Daniel examinó a su criado de tono verdoso y claramente nervioso.
– ¿Cuándo han llegado?
– Hará una media hora. Pasaba yo por el vestíbulo cuando Barkley los hacía entrar. Por casualidad oí quiénes eran. Barkley los condujo al salón y yo m'ofrecí a decirle a usté que estaban aquí, pos yo venía al comedor.
– ¿Y ahora me lo dices?
¡Mierda, de verdad tenía que hablar con Samuel sobre su falta de corrección en sus tareas! Tenía suerte de no haber entrado por casualidad en el salón tres horas más tarde y haber descubierto que el comisario y el detective estaban allí.

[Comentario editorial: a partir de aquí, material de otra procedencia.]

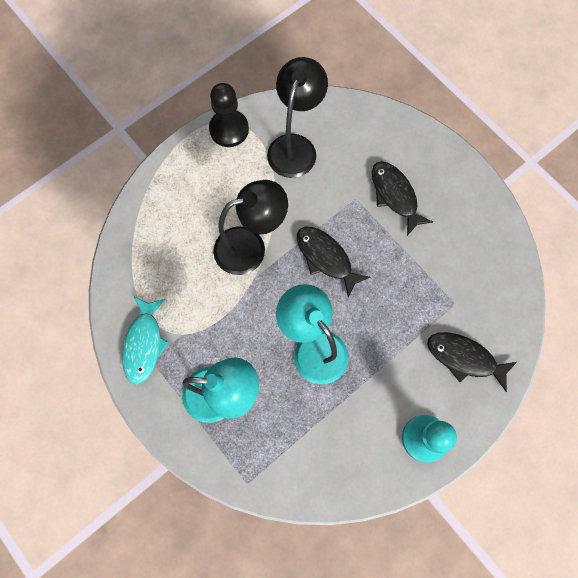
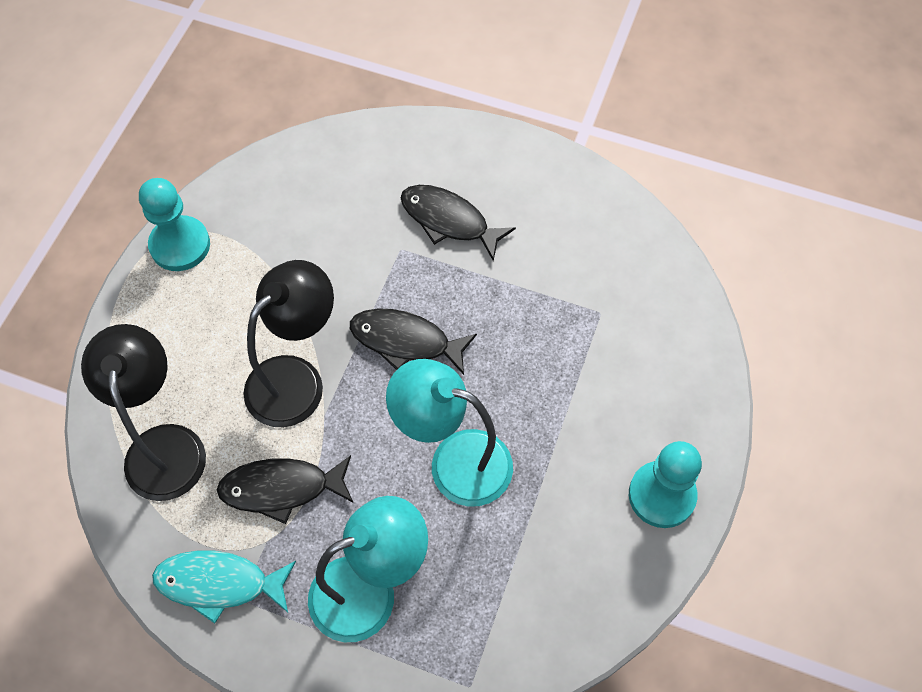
camera: 30 degrees left, 10 degrees down
turquoise fish [122,297,169,384] -> turquoise fish turned 120 degrees clockwise [152,551,296,624]
black pawn [209,83,249,147] -> turquoise pawn [139,178,210,271]
black lamp [267,57,328,178] -> black lamp moved to [81,324,206,501]
black fish [427,332,517,392] -> black fish moved to [217,455,353,524]

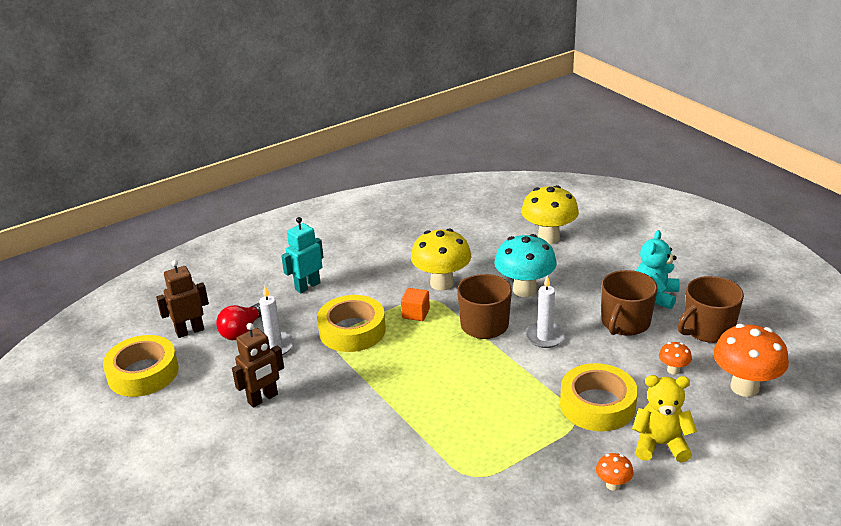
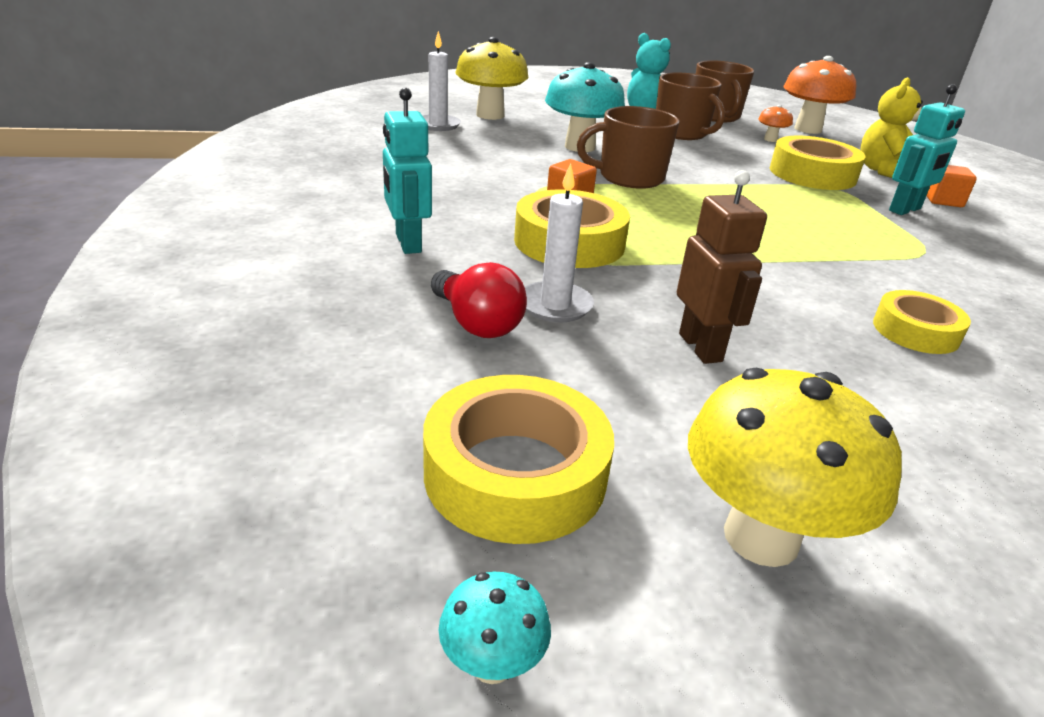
camera: 70 degrees left, 0 degrees up
brown robot [156,260,209,338] -> none
yellow mushroom [411,228,471,291] -> yellow mushroom moved to [688,367,902,567]
white candle [525,275,565,348] -> white candle moved to [422,31,461,131]
orange mushroom [596,453,634,491] -> orange cube [927,165,977,207]
none -> turquoise mushroom [439,572,551,684]
none -> yellow tape [873,290,971,354]
none -> turquoise robot [889,84,965,215]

Samuel se encogió de hombros.
– Primero teníamos otros asuntos que tratar y quería que estuviera recuperado antes de soltarle la noticia de que la ley estaba aquí. Además, debo decir que no me molesta que esos tíos hayan tenido que esperarle a usté. Así es como debería ser. Usté es un hombre importante. Y es una hora muy mala pa que vengan a molestarlo. Sobre todo…
– ¿Sobre todo qué?
Samuel tragó saliva y la nuez de su garganta subió y bajó. Varios segundos transcurrieron antes de que contestara en un susurro:
– ¿Y si han venido por mí? -Y añadió antes de que Daniel pudiera contestar-: Yo no he hecho ná, milor. Lo juro. Por mi vida. Le prometí que no robaría y no l'hecho.
– Te creo, Samuel.
Esto pareció calmar un poco a Samuel, quien asintió con un movimiento brusco de la cabeza.
– Gracias.
– Estoy seguro de que, quieran lo que quieran, no tiene nada que ver contigo. Y si lo tiene, seguro que se trata de un malentendido que aclararemos.
El miedo ensombreció los ojos de Samuel, algo que Daniel no había visto desde hacía meses y que odió ver en aquel momento.